— TASK DESCRIPTION —
Your answer should be the records again, unchanged in wording and free of images.

*** Opening of RECORDS TO USE ***

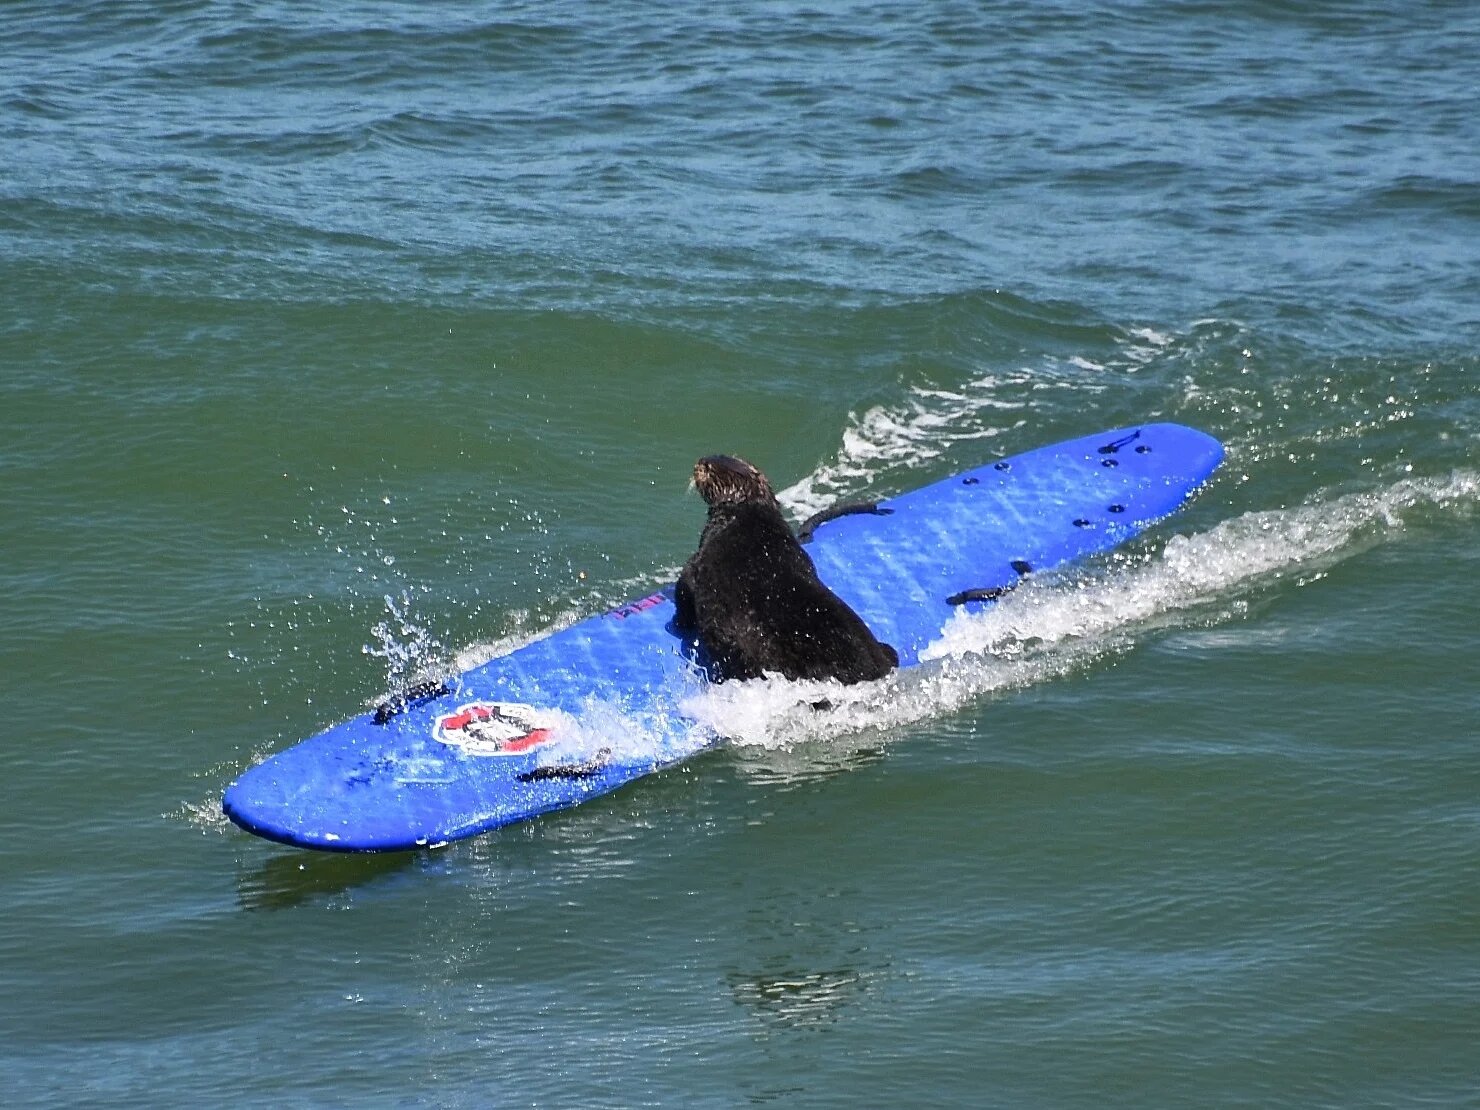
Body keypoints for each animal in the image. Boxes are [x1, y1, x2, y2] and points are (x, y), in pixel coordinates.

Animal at [674, 452, 899, 686]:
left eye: (707, 466)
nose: (700, 461)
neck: (747, 513)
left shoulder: (702, 555)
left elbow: (684, 586)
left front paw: (679, 622)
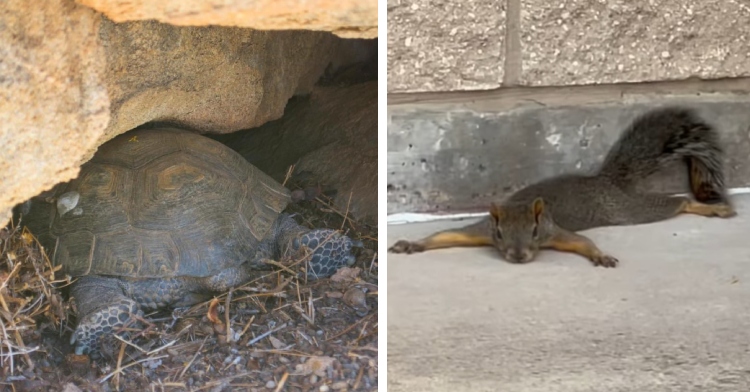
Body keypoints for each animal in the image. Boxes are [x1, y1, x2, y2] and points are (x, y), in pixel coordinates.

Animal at [390, 106, 736, 266]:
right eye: (499, 232)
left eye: (535, 230)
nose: (518, 257)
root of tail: (604, 179)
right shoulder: (480, 231)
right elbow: (446, 235)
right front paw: (412, 244)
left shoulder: (555, 232)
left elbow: (582, 242)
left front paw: (600, 255)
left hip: (626, 209)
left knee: (676, 202)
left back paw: (712, 209)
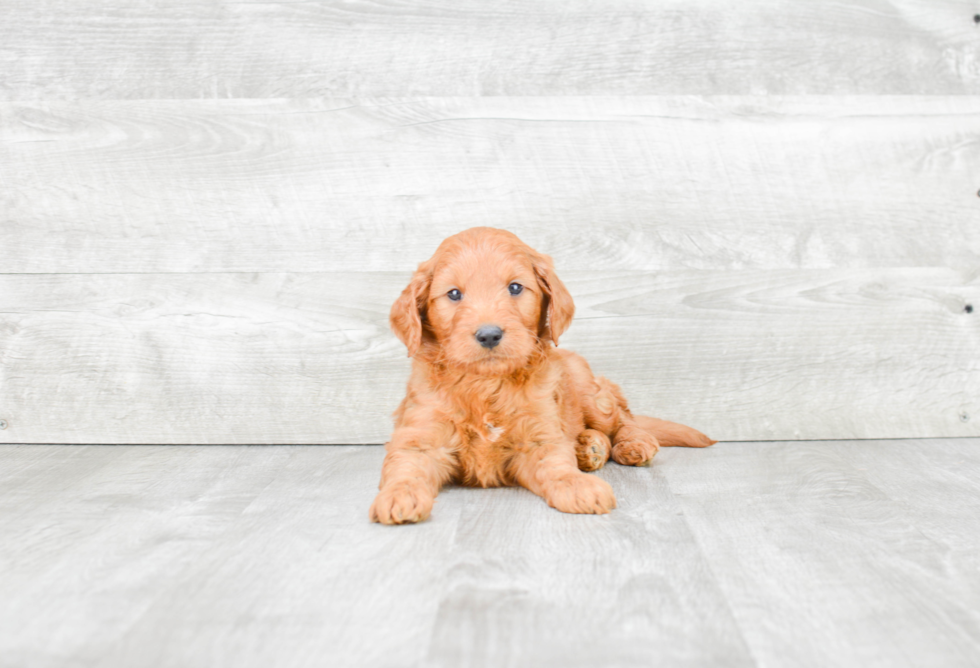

*** Close of RECORDS TO USE ***

— RESULT FOR THIS EXERCISE —
Body keypoints for each animal in the image. Boxes are [x1, y1, x2, y2] and points are (x, y), in pixel coordinates.

Animal at [674, 452, 899, 686]:
left eye: (707, 466)
nose: (700, 461)
neck: (747, 513)
left shoulder: (702, 555)
left elbow: (684, 586)
left front paw: (679, 622)
Body keypoints for each animal in the image. Boxes are [x1, y1, x2, y2] and points are (x, y), in pixel coordinates.

Animal at [390, 106, 736, 266]:
right eye: (499, 232)
left eye: (535, 230)
nose: (518, 257)
root of tail: (604, 179)
right shoulder: (480, 231)
right elbow: (446, 235)
right front paw: (412, 244)
left shoulder: (555, 232)
left elbow: (582, 242)
left front paw: (600, 255)
left hip: (626, 209)
left knee: (676, 202)
left back paw: (712, 209)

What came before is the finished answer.